De opdrachten ::
(a) Hoeveel kilogram waterstof tankt een normale auto volgens de tekst over waterstof?
(b) Schrijf letterlijk over uit de tekst over waterstof, beginnend bij "Ketels en branders" en doorlopend tot en met "vragen specifieke aandacht.".

Te lezen fragment ::
···

Ketels en branders in waterstofinstallaties
Waterstof wordt steeds vaker toegepast als brandstof voor de productie van warmte of elektriciteit. De hiervoor benodigde verbrandingsinstallaties verschillen van de traditionele installaties die op een fossiele brandstof (zoals aardgas) werken. Eenvoudig omdat de eigenschappen van beide media verschillend zijn. Onder andere de ketel en de brander vragen specifieke aandacht.
Hoe waterstof als brandstof afwijkt van fossiele brandstoffen zoals aardgas, blijkt uit onderstaande figuur. Opvallend is onder meer de calorische waarde die ongeveer drie keer zo laag is als die van aardgas en vier keer zo laag als benzine. Let wel: dit geldt voor het volume gas onder atmosferische druk en bij een temperatuur van 0 °C. Omdat het gas ook veel lichter is dan aardgas, is de energie-inhoud per kg waterstof juist ongeveer 2,5 keer zo hoog als aardgas en benzine. Om een kg waterstof in een acceptabel volume te krijgen (een normale auto tankt ongeveer 5 kg waterstof) zijn dan ook hoge drukken en lage temperaturen nodig.

···

Items uit de dataset ::
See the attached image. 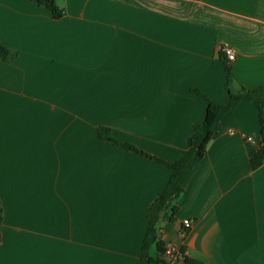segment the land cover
I'll return each mask as SVG.
<instances>
[{"label":"crops","instance_id":"obj_1","mask_svg":"<svg viewBox=\"0 0 264 264\" xmlns=\"http://www.w3.org/2000/svg\"><path fill=\"white\" fill-rule=\"evenodd\" d=\"M57 2L61 19L31 0H0V44L17 54L0 61V264H138L148 207L171 170L97 128L179 159L206 117L194 91L225 105L230 90L264 86V0ZM257 108L237 100L179 177L166 245L207 264H264V165H250Z\"/></svg>","mask_w":264,"mask_h":264},{"label":"trees","instance_id":"obj_2","mask_svg":"<svg viewBox=\"0 0 264 264\" xmlns=\"http://www.w3.org/2000/svg\"><path fill=\"white\" fill-rule=\"evenodd\" d=\"M38 5L45 7L51 13L53 18L61 19L65 15V11L60 8L57 0H31ZM16 53L7 46L0 44V61L13 62L16 58ZM220 61L224 63L228 84L231 85L235 79L231 67L226 62L223 55L220 56ZM196 94L207 99L208 105L206 109L205 121L202 124L193 127L192 136L189 138L188 148L182 152L179 159L173 162H167L159 157L152 156L144 150L139 149L132 144H124L118 141L111 130L106 127H98L97 134L99 139L108 141L125 151L134 152L145 158L154 160L165 165L171 170V175L166 187L158 194L150 203L147 210L148 229L145 238H143L141 246V258L138 264H207L201 260H197L187 256L185 247L182 246L179 250L181 256L175 258L166 257V244L163 241L161 223L166 213L170 211V219L176 215L179 208L176 204L180 195L184 193L183 188L179 183V177L185 173L192 172L195 165L200 161L208 148L211 138L214 136V128L230 111L234 103L238 101L255 103L259 111V120L261 124L260 138L261 145L250 157V165L253 170L259 169L264 165V86H257L251 89L242 88L240 92L230 90V101L228 104H216L204 96L199 91H194ZM4 207L0 199V225L4 221ZM153 251L156 253L154 254Z\"/></svg>","mask_w":264,"mask_h":264},{"label":"built area","instance_id":"obj_3","mask_svg":"<svg viewBox=\"0 0 264 264\" xmlns=\"http://www.w3.org/2000/svg\"><path fill=\"white\" fill-rule=\"evenodd\" d=\"M222 51L227 55L228 60L230 62L235 61L236 60V52L234 51L233 48L226 46L222 48ZM191 226V222L189 220H184L183 221V227L181 228V233L182 235H185V233L187 232V229L190 228ZM179 248L175 247L172 244H168L166 245V257L167 258H175L176 256H181V254L179 253ZM186 254V253H185ZM187 255V254H186Z\"/></svg>","mask_w":264,"mask_h":264}]
</instances>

···

Resultaten oefening ::
(a) Ongeveer 5 kg waterstof.

(b)
Ketels en branders in waterstofinstallaties
Waterstof wordt steeds vaker toegepast als brandstof voor de productie van warmte of elektriciteit. De hiervoor benodigde verbrandingsinstallaties verschillen van de traditionele installaties die op een fossiele brandstof (zoals aardgas) werken. Eenvoudig omdat de eigenschappen van beide media verschillend zijn. Onder andere de ketel en de brander vragen specifieke aandacht.